** ASSIGNMENT **
Every line of the records that holds the word "como" should be copied.

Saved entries
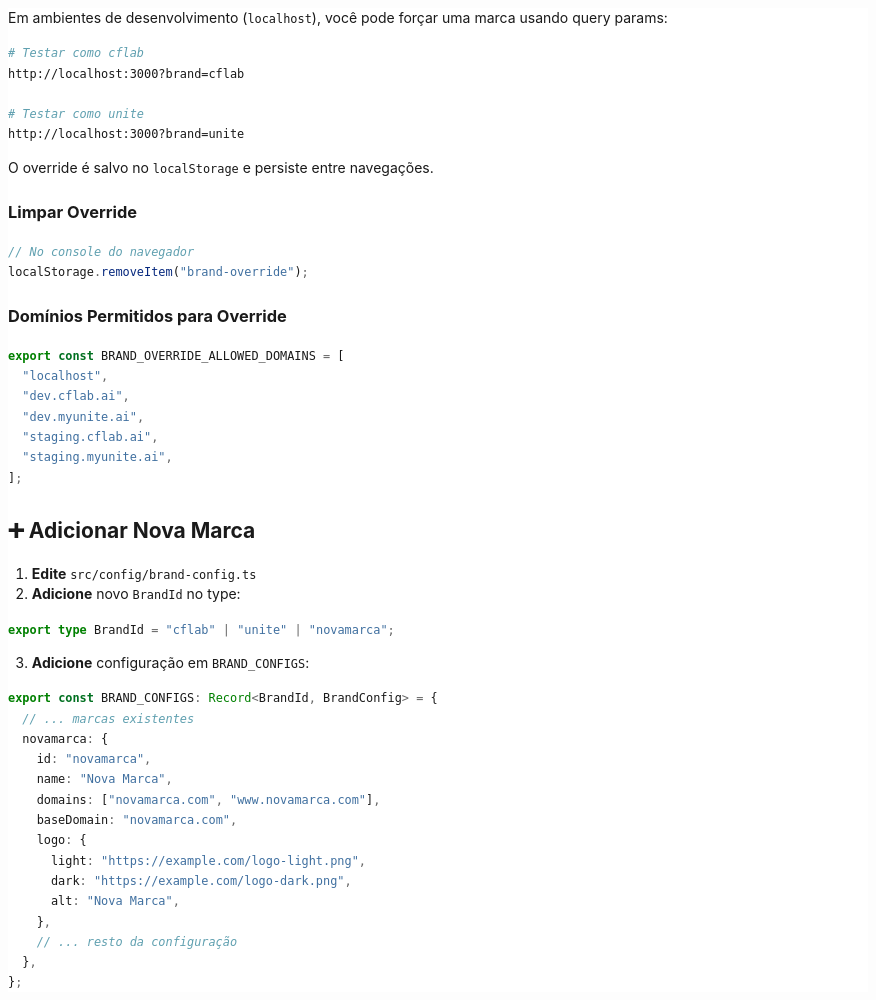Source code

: Em ambientes de desenvolvimento (`localhost`), você pode forçar uma marca usando query params:

```bash
# Testar como cflab
http://localhost:3000?brand=cflab

# Testar como unite
http://localhost:3000?brand=unite
```

O override é salvo no `localStorage` e persiste entre navegações.

### Limpar Override

```javascript
// No console do navegador
localStorage.removeItem("brand-override");
```

### Domínios Permitidos para Override

```typescript
export const BRAND_OVERRIDE_ALLOWED_DOMAINS = [
  "localhost",
  "dev.cflab.ai",
  "dev.myunite.ai",
  "staging.cflab.ai",
  "staging.myunite.ai",
];
```

## ➕ Adicionar Nova Marca

1. **Edite** `src/config/brand-config.ts`
2. **Adicione** novo `BrandId` no type:

```typescript
export type BrandId = "cflab" | "unite" | "novamarca";
```

3. **Adicione** configuração em `BRAND_CONFIGS`:

```typescript
export const BRAND_CONFIGS: Record<BrandId, BrandConfig> = {
  // ... marcas existentes
  novamarca: {
    id: "novamarca",
    name: "Nova Marca",
    domains: ["novamarca.com", "www.novamarca.com"],
    baseDomain: "novamarca.com",
    logo: {
      light: "https://example.com/logo-light.png",
      dark: "https://example.com/logo-dark.png",
      alt: "Nova Marca",
    },
    // ... resto da configuração
  },
};
```
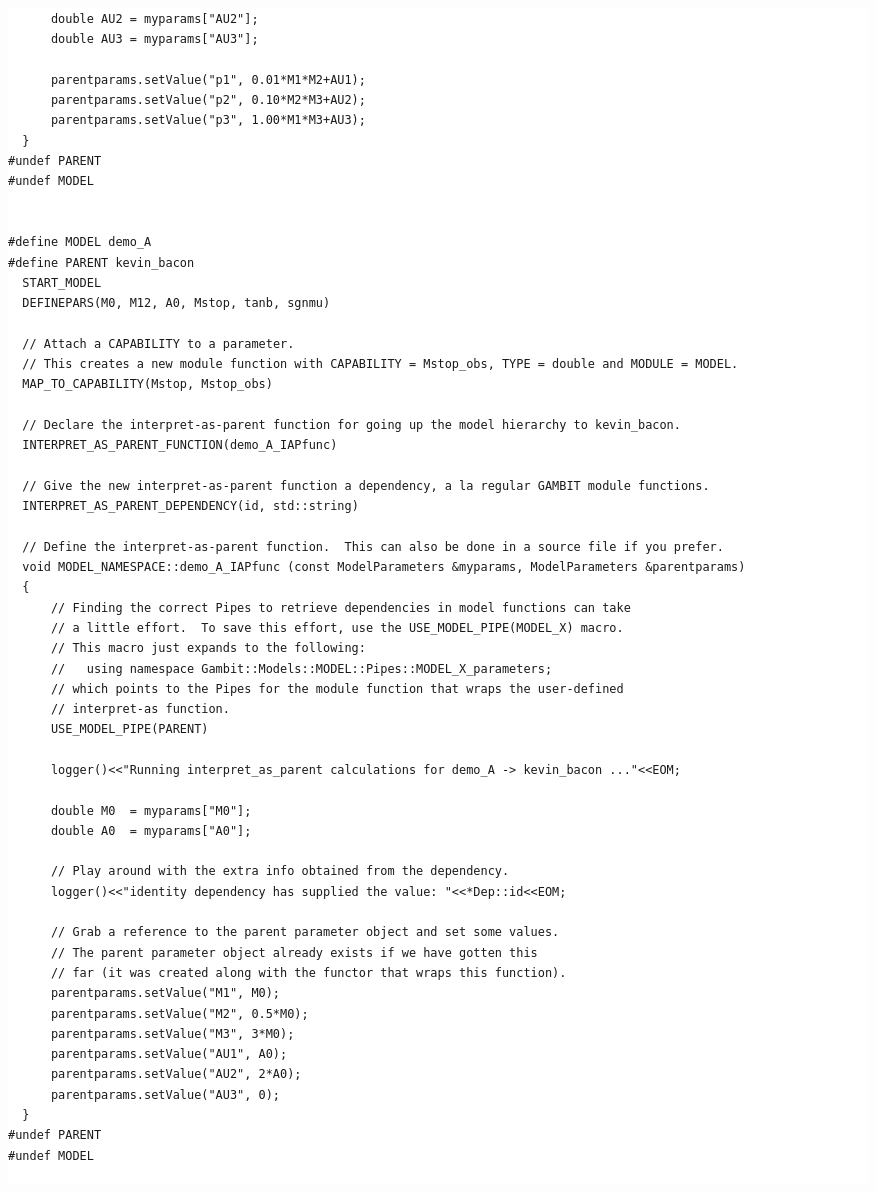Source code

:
 ```
      double AU2 = myparams["AU2"];
      double AU3 = myparams["AU3"];

      parentparams.setValue("p1", 0.01*M1*M2+AU1);
      parentparams.setValue("p2", 0.10*M2*M3+AU2);
      parentparams.setValue("p3", 1.00*M1*M3+AU3);
  }
#undef PARENT
#undef MODEL


#define MODEL demo_A
#define PARENT kevin_bacon
  START_MODEL
  DEFINEPARS(M0, M12, A0, Mstop, tanb, sgnmu)

  // Attach a CAPABILITY to a parameter.
  // This creates a new module function with CAPABILITY = Mstop_obs, TYPE = double and MODULE = MODEL.
  MAP_TO_CAPABILITY(Mstop, Mstop_obs)

  // Declare the interpret-as-parent function for going up the model hierarchy to kevin_bacon.
  INTERPRET_AS_PARENT_FUNCTION(demo_A_IAPfunc)

  // Give the new interpret-as-parent function a dependency, a la regular GAMBIT module functions.
  INTERPRET_AS_PARENT_DEPENDENCY(id, std::string)

  // Define the interpret-as-parent function.  This can also be done in a source file if you prefer.
  void MODEL_NAMESPACE::demo_A_IAPfunc (const ModelParameters &myparams, ModelParameters &parentparams)
  {
      // Finding the correct Pipes to retrieve dependencies in model functions can take
      // a little effort.  To save this effort, use the USE_MODEL_PIPE(MODEL_X) macro.
      // This macro just expands to the following:
      //   using namespace Gambit::Models::MODEL::Pipes::MODEL_X_parameters;
      // which points to the Pipes for the module function that wraps the user-defined
      // interpret-as function.
      USE_MODEL_PIPE(PARENT)

      logger()<<"Running interpret_as_parent calculations for demo_A -> kevin_bacon ..."<<EOM;

      double M0  = myparams["M0"];
      double A0  = myparams["A0"];

      // Play around with the extra info obtained from the dependency.
      logger()<<"identity dependency has supplied the value: "<<*Dep::id<<EOM;

      // Grab a reference to the parent parameter object and set some values.
      // The parent parameter object already exists if we have gotten this
      // far (it was created along with the functor that wraps this function).
      parentparams.setValue("M1", M0);
      parentparams.setValue("M2", 0.5*M0);
      parentparams.setValue("M3", 3*M0);
      parentparams.setValue("AU1", A0);
      parentparams.setValue("AU2", 2*A0);
      parentparams.setValue("AU3", 0);
  }
#undef PARENT
#undef MODEL


```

** WORKED SOLUTION **
# Testar como cflab
# Testar como unite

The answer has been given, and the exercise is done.